Esperamos que estas páginas, escritas coloquialmente, hayan presentado
una faceta optimista y productiva para superar al posmodernismo en los
estudios organizacionales. Hemos analizado las contribuciones del giro
posmoderno, que trajo reflexión a nuestro quehacer de construcción del
conocimiento, al igual que las contribuciones del postestructuralismo a través
del análisis de las genealogías de Foucault y las deconstrucciones de Derridá.
También hemos examinado brevemente algunas de las perspectivas teóricas
contemporáneas que, influidas por el posmodernismo aunque también críticas
de algunos de sus argumentos, ofrecen otras conceptualizaciones y formas de
representación positivas para los estudios organizacionales.
Otro punto general es que las perspectivas posmodernas
posfundacionales, ya nos han inspirado a muchos en los estudios
organizacionales. Tal vez algunos de nosotros hayamos sido turistas en la
tierra del posmodernismo y no quisiéramos quedarnos a vivir ahí, pero este
encuentro nos ha “afectado” o cambiado.
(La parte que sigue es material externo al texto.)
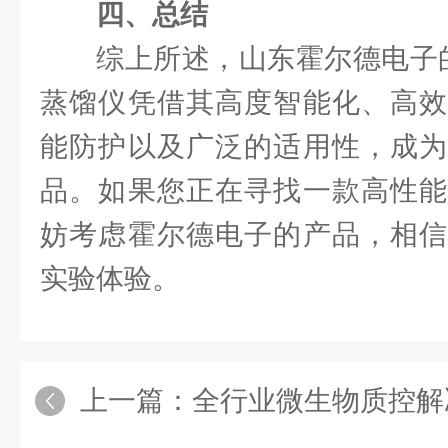
四、总结
综上所述，山东霍尔德电子的
蒸馏仪凭借其高度智能化、高效
能防护以及广泛的适用性，成为
品。如果您正在寻找一款高性能
妨考虑霍尔德电子的产品，相信
实验体验。
上一篇：
全行业微生物质控解决方案：智能微生物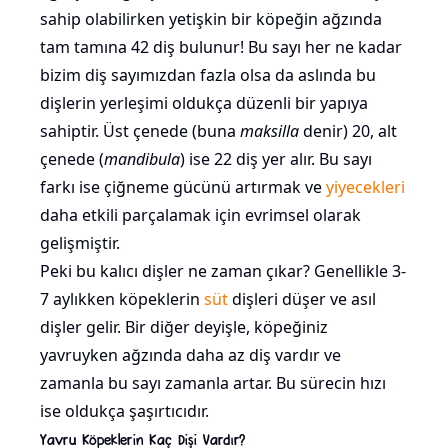
sahip olabilirken yetişkin bir köpeğin ağzında
tam tamına 42 diş bulunur! Bu sayı her ne kadar
bizim diş sayımızdan fazla olsa da aslında bu
dişlerin yerleşimi oldukça düzenli bir yapıya
sahiptir. Üst çenede (buna
maksilla
denir) 20, alt
çenede (
mandibula
) ise 22 diş yer alır. Bu sayı
farkı ise çiğneme gücünü artırmak ve
yiyecekleri
daha etkili parçalamak için evrimsel olarak
gelişmiştir.
Peki bu kalıcı dişler ne zaman çıkar? Genellikle 3-
7 aylıkken köpeklerin
süt
dişleri düşer ve asıl
dişler gelir. Bir diğer deyişle, köpeğiniz
yavruyken ağzında daha az diş vardır ve
zamanla bu sayı zamanla artar. Bu sürecin hızı
ise oldukça şaşırtıcıdır.
Yavru Köpeklerin Kaç Dişi Vardır?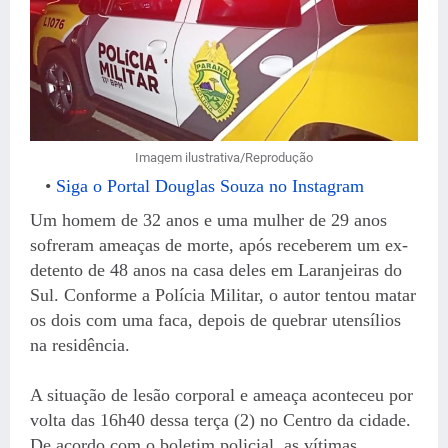
Imagem ilustrativa/Reprodução
Siga o Portal Douglas Souza no Instagram
Um homem de 32 anos e uma mulher de 29 anos
sofreram ameaças de morte, após receberem um ex-
detento de 48 anos na casa deles em Laranjeiras do
Sul. Conforme a Polícia Militar, o autor tentou matar
os dois com uma faca, depois de quebrar utensílios
na residência.
A situação de lesão corporal e ameaça aconteceu por
volta das 16h40 dessa terça (2) no Centro da cidade.
De acordo com o boletim policial, as vítimas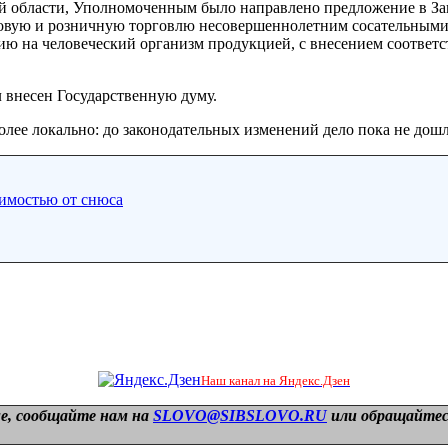
ой области, Уполномоченным было направлено предложение в За
товую и розничную торговлю несовершеннолетним сосательными
ию на человеческий организм продукцией, с внесением соответ
л внесен Государственную думу.
олее локально: до законодательных изменений дело пока не дошл
симостью от снюса
Наш канал на Яндекс.Дзен
е, сообщайте нам на
SLOVO@SIBSLOVO.RU
или обращайтесь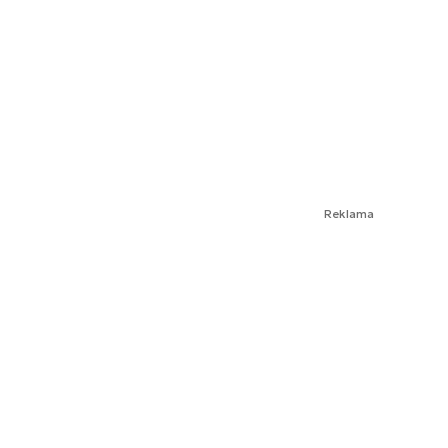
Reklama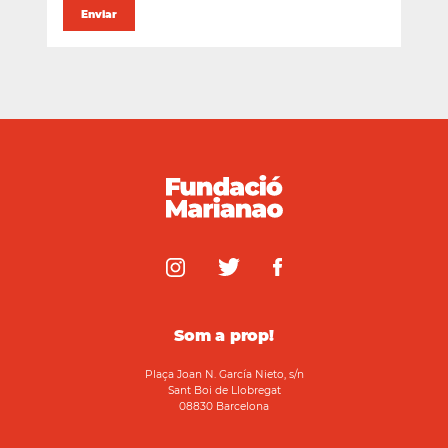
Som a prop!
Plaça Joan N. García Nieto, s/n
Sant Boi de Llobregat
08830 Barcelona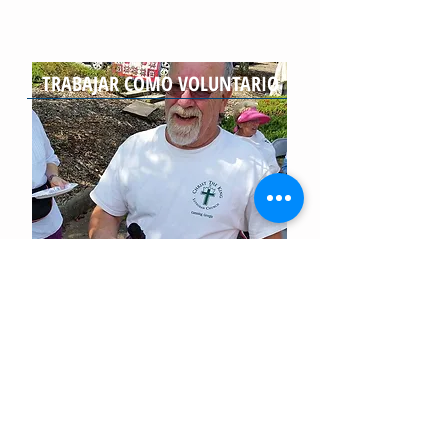
TRABAJAR COMO VOLUNTARIO
Voluntarios:
Los voluntarios son esenciales para
nuestro éxito y brindan una amplia
gama de servicios como cocinar y
servir comidas, jugar con los niños o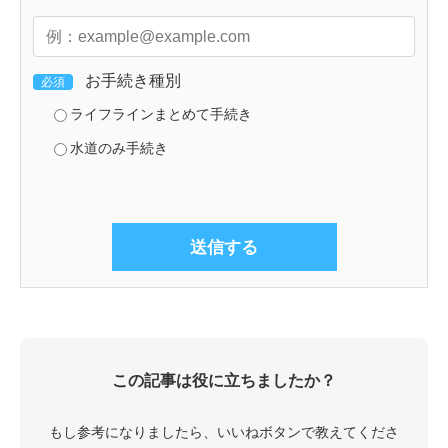
お手続き種別
必須
ライフラインまとめて手続き
水道のみ手続き
この記事は役に立ちましたか？
もし参考になりましたら、いいねボタンで教えてくださ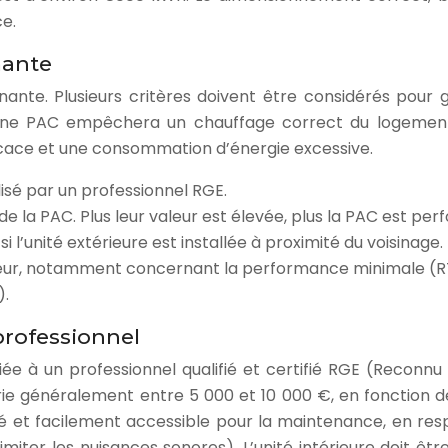
e.
mante
ante. Plusieurs critères doivent être considérés pour
une PAC empêchera un chauffage correct du logement 
cace et une consommation d’énergie excessive.
isé par un professionnel RGE.
de la PAC. Plus leur valeur est élevée, plus la PAC est pe
 l’unité extérieure est installée à proximité du voisinage. P
r, notamment concernant la performance minimale (RT2012,
).
 professionnel
fiée à un professionnel qualifié et certifié RGE (Reconn
arie généralement entre 5 000 et 10 000 €, en fonction d
lé et facilement accessible pour la maintenance, en res
miter les nuisances sonores). L’unité intérieure doit êt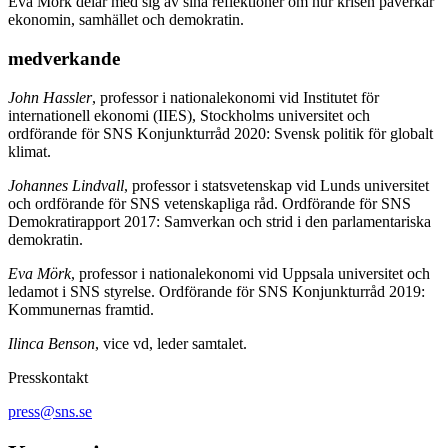
Eva Mörk delar med sig av sina reflektioner om hur krisen påverkar
ekonomin, samhället och demokratin.
medverkande
John Hassler
, professor i nationalekonomi vid Institutet för
internationell ekonomi (IIES), Stockholms universitet och
ordförande för SNS Konjunkturråd 2020: Svensk politik för globalt
klimat.
Johannes Lindvall
, professor i statsvetenskap vid Lunds universitet
och ordförande för SNS vetenskapliga råd. Ordförande för SNS
Demokratirapport 2017: Samverkan och strid i den parlamentariska
demokratin.
Eva Mörk
, professor i nationalekonomi vid Uppsala universitet och
ledamot i SNS styrelse. Ordförande för SNS Konjunkturråd 2019:
Kommunernas framtid.
Ilinca Benson
, vice vd, leder samtalet.
Presskontakt
press@sns.se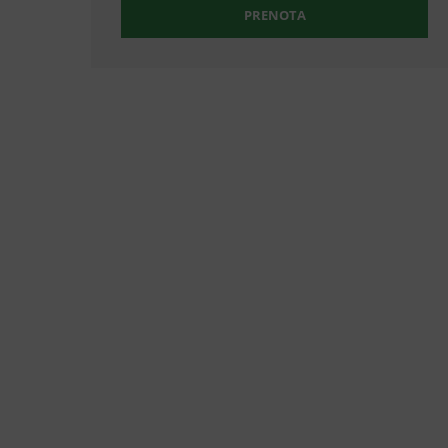
PRENOTA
No podemos borrar el trastorno que
estos encuentros han causado, ya que han dejado rastros en nuestra forma de
juzgar tanto a la teoría como a nosotros mismos. Connell y Nord (1996)
sostienen que los practicantes de estudios organizacionales ahora están más
dispuestos a aceptar la incertidumbre y a reconocer que los intereses o los
valores han sido y continúan siendo uno de los factores decisivos en la
conformación de lo que constituye el conocimiento en nuestro campo.
Esperamos que tengan razón.

45
También estamos conscientes de que podemos escribir estas palabras en
este momento y en esta ubicación porque nuestras instituciones también han
cambiado. La “conversación posmoderna” se ha dejado sentir en nuestras
revistas, nuestros programas de estudio e incluso en la forma que pensamos
sobre nosotros mismos en tanto como académicos y educadores. Algunos
colegas quizá debatan sobre cómo preservar “la pureza de nuestro
conocimiento”, pero si miran a su alrededor se darán cuenta de que en la
universidad, las divisiones entre disciplinas ya no existen. Todos somos causa
y efecto de lo posmoderno y se nota (por ejemplo, véase Aronowitz y Giraux,
1994; Readings, 1996).
En resumen, la totalidad de nuestro texto gira alrededor de la pregunta:
¿Podemos hacer teoría de otra forma? ¿Cómo hacerla? En ese sentido, nuestra
búsqueda por la relevancia se ha enfocado en “hacer teoría” como una práctica
específica de nuestra comunidad, sin tener un interés directo por articular el
contenido de las teorías para otro grupo. Sin embargo, dado el tipo de
argumento sobre el que nos hemos enfocado, este ejercicio también ha sido
una forma de llamar la atención por la ausencia de ciertas voces y ciertos
temas de discusión en nuestras teorías. Nuestro argumento ha sido “poder o
poderes” de la teorización. ¿Cómo dirigir y desplegar los poderes de la
comunidad? ¿Bajo qué ética y bajo qué valores continuaremos las prácticas de
nuestras instituciones? Éstas son preguntas que, desde nuestro punto de vista,
los teóricos organizacionales no pueden seguir evadiendo. Así, al final, la
nuestra no es una teoría (o una propuesta) que pretenda ser probada: se trata
del recuento de una historia muy breve que esperamos resuene en otros.